Lists are cached locally (`~/.agentmail/cache/`, 24h TTL) and refresh from source. If the network is down, a stale cache is used and `status()` reports `degraded: true` so you **know** screening is against older data rather than failing silently.

### Providers (swappable backend)

```
AGENTMAIL_COMPLIANCE_PROVIDER=osint   ← default, real OFAC data, free
AGENTMAIL_COMPLIANCE_PROVIDER=mock    ← rule-based, for offline tests
AGENTMAIL_COMPLIANCE_PROVIDER=paid    ← ComplyAdvantage passthrough (roadmap)
```

The osint provider does exact + token-subset name matching, exact case-insensitive wallet matching, and ISO-2 country matching. Every match carries a `confidence` so you can decide how hard to block.

---

## The other two layers (verification toolkit)

**Email** — a disposable inbox an agent can use to sign up and receive OTP/magic-link verifications (backed by Mail.tm). `create_inbox()` → address → `fetch_code()` → OTP.

**SMS** — a rentable phone number an agent can use for phone/SMS verification. Mock provider works with no key (for dev); `AGENTMAIL_SMS_PROVIDER=fivesim AGENTMAIL_FIVESIM_KEY=...` goes live with real numbers.

Both share an `otp.py` extraction brain (regex for codes + magic links) so email and SMS produce the same `{code, link}` shape.

---

## Self-host vs. hosted

**Self-host is fully functional and free** — that's what this repo is. Run the MCP server locally or the HTTP API on your own box, screen against real OFAC data, never pay a cent.

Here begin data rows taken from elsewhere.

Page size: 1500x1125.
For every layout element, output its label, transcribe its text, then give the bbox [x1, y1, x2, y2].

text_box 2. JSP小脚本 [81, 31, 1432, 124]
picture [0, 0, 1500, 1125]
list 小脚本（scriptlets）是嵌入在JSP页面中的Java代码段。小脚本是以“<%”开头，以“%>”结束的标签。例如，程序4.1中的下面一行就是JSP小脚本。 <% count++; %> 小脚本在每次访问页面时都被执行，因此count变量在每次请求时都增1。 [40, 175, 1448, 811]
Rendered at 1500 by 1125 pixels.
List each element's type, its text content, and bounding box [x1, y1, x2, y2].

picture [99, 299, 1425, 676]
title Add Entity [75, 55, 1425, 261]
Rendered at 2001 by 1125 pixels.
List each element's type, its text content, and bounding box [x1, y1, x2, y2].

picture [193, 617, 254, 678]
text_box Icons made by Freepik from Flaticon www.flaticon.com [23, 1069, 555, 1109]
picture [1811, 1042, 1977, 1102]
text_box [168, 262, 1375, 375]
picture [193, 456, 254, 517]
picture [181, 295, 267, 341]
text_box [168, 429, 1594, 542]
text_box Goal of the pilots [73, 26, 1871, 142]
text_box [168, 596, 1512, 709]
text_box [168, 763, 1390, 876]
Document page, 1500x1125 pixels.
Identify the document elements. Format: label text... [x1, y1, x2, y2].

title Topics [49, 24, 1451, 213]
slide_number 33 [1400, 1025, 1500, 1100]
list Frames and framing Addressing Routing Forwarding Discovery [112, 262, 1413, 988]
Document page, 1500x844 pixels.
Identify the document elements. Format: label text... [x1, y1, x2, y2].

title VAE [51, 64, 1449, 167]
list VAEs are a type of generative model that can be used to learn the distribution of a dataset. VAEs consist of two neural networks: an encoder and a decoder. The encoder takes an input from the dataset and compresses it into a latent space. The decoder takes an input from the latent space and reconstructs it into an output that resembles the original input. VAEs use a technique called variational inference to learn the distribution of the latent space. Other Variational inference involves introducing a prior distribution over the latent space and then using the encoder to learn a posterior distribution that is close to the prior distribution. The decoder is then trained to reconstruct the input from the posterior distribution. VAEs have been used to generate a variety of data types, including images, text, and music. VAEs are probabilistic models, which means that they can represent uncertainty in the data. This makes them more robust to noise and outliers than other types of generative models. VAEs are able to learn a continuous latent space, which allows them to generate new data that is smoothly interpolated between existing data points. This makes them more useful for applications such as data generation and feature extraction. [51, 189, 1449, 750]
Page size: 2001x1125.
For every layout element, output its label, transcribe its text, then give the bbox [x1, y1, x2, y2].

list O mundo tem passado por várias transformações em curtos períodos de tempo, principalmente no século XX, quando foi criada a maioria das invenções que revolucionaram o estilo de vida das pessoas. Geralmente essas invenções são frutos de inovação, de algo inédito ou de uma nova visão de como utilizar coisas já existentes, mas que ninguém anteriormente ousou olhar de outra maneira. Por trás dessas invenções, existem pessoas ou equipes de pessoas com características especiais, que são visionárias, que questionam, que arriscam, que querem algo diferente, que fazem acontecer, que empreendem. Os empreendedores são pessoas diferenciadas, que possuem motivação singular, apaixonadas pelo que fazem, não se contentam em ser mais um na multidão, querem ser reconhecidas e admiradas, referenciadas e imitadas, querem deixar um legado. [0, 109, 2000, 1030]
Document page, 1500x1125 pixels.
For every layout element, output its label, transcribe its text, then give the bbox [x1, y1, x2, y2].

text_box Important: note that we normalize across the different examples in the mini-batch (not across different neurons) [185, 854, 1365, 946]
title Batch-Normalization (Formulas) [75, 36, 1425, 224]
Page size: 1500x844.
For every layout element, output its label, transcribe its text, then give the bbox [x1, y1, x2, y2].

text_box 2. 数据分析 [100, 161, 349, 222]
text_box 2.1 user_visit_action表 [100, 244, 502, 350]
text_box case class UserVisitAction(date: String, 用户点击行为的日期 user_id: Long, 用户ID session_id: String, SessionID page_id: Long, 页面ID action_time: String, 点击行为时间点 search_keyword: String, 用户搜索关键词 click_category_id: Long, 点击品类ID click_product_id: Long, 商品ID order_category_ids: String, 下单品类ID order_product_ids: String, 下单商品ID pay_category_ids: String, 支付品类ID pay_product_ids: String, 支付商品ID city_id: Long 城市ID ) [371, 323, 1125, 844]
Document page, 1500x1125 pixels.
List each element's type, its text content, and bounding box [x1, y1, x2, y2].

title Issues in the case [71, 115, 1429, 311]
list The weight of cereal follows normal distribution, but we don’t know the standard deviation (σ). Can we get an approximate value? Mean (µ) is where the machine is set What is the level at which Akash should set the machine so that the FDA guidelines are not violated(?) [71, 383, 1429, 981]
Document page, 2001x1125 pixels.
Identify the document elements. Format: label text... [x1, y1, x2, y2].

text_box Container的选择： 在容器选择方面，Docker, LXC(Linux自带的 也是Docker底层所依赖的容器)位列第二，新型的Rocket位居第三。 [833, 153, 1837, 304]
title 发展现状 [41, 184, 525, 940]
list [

**Hosted API** (roadmap) is for when you don't want to keep a server up, keep lists fresh, or keep a 24/7 uptime: a managed endpoint with API-key auth, rate limits, and an audit log of every screen (the thing regulators/investors ask for). Dev tier ~$19/mo. This README updates when it ships.

---

## Roadmap

- [x] Email inbox (Mail.tm) + SMS/OTP (mock/5sim/twilio) + OTP extraction
- [x] **Compliance layer — real OFAC data** (osint provider): 782 wallets + 19,086 names
- [x] MCP server (10 tools) + HTTP API + CLI
- [ ] Hosted API with API-key auth + rate limiting (Fly.io)
- [ ] Audit log (tamper-evident screen history — the enterprise wedge)
- [ ] EU + UN consolidated lists (osint provider, phase 2)
- [ ] Paid provider: ComplyAdvantage passthrough (enterprise)
- [ ] x402 per-call billing (when agents pay themselves)

## Design notes (honest)

- **The compliance layer has the real moat.** Email/SMS are plumbing a platform could swallow. Sanctions screening tied to agent-transaction history builds a dataset nobody else has, and per-jurisdiction rules are something the big infra players explicitly avoid.
- **Self-host is the free tier, not a trap.** The value you pay for (eventually) is not the data — it's uptime, freshness, and the audit trail. The data is and will stay public.
- **5sim numbers are shared-after-release.** Fine for receiving an OTP, never for 2FA on accounts you intend to keep.

## License

MIT — see [LICENSE](LICENSE).

## Contributing

Issues and PRs welcome. If you're using agentmail in production, I'd love to hear what for.